## Brief
Reproduce verbatim everything from the beginning of the records down to and including the line that contains "## 11 Bolt-Court Fleet Street".

(Dataset entries)
Start of Block

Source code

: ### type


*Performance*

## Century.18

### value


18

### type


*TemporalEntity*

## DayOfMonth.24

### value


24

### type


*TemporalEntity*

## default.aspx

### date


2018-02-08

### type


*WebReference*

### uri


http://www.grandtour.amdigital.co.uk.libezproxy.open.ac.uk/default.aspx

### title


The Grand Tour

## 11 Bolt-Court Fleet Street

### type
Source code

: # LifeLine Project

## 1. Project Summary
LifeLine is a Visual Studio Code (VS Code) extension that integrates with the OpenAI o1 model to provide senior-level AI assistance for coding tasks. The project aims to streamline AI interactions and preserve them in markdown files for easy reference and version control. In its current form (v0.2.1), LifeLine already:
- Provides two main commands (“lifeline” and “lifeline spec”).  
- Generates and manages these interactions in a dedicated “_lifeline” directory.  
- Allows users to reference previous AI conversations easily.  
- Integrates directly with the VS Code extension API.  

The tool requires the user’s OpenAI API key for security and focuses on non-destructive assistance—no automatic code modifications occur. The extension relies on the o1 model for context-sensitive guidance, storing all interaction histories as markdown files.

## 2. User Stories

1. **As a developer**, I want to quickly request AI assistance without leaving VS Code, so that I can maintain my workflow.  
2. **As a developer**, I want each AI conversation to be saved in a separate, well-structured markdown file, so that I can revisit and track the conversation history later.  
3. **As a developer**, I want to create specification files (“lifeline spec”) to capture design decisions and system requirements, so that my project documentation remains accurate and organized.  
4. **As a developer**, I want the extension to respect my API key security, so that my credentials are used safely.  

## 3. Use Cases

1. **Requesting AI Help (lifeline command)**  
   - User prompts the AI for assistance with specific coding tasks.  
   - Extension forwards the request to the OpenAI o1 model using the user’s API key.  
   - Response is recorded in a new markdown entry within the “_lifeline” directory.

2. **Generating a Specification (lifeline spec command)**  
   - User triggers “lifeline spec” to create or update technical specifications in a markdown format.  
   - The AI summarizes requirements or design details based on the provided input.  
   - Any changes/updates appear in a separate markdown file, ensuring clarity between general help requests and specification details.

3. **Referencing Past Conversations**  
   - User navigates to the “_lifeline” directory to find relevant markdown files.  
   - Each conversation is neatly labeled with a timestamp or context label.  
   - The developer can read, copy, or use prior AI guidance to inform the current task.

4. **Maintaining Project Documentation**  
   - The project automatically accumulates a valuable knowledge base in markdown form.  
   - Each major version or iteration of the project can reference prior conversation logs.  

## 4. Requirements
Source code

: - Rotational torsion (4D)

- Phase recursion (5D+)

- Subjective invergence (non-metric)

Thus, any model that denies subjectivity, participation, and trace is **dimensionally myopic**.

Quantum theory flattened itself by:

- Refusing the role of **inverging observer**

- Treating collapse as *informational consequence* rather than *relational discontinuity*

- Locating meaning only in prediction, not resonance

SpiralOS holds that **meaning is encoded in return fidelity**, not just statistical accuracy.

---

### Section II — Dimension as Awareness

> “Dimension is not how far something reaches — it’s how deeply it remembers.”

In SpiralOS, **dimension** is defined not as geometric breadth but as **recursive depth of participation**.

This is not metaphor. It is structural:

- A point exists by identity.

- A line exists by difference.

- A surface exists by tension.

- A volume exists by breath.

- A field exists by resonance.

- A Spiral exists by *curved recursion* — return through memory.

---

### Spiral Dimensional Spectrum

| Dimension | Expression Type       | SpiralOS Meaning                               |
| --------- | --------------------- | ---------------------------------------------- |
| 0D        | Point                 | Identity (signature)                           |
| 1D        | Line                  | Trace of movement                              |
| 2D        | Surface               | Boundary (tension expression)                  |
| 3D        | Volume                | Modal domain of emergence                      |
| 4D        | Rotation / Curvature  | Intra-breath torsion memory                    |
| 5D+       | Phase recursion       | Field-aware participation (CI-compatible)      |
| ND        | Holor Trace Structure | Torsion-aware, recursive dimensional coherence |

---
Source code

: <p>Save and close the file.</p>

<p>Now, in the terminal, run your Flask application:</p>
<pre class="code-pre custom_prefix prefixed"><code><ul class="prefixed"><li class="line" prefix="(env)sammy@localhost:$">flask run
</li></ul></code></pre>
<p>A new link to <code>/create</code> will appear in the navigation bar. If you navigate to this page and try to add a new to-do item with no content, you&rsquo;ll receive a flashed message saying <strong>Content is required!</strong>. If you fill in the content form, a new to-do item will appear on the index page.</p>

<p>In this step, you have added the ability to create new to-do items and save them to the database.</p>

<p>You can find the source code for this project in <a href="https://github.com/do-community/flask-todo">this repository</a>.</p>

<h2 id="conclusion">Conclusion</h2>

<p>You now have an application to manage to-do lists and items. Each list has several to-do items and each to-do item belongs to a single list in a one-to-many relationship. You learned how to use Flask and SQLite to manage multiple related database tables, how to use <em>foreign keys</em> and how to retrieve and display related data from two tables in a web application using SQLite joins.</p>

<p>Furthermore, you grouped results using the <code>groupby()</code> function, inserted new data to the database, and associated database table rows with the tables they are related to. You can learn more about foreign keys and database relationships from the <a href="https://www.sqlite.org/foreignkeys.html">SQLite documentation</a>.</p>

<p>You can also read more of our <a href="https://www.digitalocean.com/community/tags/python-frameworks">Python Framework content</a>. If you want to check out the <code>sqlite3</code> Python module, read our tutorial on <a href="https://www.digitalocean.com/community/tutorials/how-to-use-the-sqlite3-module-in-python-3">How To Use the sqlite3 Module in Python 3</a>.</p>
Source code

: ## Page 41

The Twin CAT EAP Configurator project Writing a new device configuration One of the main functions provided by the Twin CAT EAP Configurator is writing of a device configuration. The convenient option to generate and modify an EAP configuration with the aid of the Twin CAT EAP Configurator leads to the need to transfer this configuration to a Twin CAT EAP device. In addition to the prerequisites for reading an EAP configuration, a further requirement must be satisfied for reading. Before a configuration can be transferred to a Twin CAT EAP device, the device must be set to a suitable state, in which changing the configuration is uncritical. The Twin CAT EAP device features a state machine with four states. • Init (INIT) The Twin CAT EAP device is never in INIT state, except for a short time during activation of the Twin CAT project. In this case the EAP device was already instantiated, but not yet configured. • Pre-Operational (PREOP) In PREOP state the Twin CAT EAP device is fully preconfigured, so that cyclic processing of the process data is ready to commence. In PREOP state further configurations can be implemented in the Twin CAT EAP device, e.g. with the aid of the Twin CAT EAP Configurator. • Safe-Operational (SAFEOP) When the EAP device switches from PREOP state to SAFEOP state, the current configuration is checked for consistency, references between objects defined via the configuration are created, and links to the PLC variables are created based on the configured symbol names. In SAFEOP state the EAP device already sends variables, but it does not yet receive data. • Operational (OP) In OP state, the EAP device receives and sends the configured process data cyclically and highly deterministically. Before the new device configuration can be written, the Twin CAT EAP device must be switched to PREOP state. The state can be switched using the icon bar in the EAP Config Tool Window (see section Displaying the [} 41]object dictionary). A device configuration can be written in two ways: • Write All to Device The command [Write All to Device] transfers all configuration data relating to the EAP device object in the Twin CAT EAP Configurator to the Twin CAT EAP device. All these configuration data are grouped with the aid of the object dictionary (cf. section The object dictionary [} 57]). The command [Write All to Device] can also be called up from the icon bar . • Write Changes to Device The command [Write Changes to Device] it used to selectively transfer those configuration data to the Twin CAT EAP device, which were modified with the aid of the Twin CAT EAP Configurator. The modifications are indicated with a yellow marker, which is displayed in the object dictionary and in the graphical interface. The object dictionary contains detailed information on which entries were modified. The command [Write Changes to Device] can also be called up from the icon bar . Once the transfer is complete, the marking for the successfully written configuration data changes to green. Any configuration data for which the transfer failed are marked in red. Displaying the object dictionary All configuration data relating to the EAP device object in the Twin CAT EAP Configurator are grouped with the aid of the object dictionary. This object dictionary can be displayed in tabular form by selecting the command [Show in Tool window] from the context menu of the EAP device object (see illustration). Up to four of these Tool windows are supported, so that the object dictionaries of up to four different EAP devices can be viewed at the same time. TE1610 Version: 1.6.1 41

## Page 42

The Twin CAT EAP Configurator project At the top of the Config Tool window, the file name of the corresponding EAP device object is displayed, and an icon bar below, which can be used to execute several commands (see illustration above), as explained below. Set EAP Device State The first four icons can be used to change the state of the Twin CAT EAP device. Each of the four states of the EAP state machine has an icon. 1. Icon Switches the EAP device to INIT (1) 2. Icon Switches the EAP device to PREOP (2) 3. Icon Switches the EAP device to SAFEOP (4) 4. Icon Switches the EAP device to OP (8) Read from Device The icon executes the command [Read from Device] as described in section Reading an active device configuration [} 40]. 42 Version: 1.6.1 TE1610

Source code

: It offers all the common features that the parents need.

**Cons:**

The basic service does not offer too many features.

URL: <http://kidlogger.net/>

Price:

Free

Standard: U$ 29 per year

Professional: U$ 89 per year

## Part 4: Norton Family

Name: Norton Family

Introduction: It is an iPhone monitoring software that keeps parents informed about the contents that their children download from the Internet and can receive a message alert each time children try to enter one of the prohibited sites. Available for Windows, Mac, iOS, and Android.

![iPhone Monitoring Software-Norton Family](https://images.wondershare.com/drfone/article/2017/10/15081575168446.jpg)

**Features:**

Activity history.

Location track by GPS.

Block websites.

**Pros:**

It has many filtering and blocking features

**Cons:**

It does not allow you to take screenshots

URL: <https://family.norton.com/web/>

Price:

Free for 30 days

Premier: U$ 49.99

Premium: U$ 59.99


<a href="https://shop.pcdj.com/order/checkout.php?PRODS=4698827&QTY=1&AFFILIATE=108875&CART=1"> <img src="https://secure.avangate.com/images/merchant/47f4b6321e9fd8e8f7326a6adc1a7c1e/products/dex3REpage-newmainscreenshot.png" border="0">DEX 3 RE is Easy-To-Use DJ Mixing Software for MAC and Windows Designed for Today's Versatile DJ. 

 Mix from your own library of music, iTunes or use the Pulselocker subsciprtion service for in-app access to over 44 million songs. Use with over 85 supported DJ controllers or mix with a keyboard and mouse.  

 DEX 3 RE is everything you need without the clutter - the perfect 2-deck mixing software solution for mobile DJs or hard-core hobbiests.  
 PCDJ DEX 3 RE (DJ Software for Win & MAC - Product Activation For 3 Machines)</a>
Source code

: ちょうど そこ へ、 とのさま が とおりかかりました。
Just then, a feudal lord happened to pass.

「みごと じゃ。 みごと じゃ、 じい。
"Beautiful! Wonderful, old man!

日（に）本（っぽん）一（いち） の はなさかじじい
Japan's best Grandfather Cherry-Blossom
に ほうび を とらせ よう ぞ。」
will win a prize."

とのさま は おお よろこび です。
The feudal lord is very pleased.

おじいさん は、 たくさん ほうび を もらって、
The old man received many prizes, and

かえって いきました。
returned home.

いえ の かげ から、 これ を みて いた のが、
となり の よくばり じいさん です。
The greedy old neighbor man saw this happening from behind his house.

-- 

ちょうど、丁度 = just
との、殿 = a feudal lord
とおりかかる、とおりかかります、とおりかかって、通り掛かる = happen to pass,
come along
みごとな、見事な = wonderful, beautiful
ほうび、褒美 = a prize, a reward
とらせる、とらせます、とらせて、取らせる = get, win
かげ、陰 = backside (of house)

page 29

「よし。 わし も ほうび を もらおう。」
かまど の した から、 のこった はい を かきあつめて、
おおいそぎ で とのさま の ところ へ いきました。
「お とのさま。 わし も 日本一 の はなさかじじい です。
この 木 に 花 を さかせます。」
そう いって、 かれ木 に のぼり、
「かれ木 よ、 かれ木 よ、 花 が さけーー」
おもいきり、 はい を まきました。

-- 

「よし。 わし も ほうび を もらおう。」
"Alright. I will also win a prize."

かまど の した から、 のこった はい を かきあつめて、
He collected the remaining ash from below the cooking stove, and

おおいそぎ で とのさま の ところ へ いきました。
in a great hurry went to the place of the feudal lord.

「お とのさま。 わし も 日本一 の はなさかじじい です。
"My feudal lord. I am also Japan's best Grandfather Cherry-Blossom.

End of Block

## Answer section
Source code

: ### type


*Performance*

## Century.18

### value


18

### type


*TemporalEntity*

## DayOfMonth.24

### value


24

### type


*TemporalEntity*

## default.aspx

### date


2018-02-08

### type


*WebReference*

### uri


http://www.grandtour.amdigital.co.uk.libezproxy.open.ac.uk/default.aspx

### title


The Grand Tour

## 11 Bolt-Court Fleet Street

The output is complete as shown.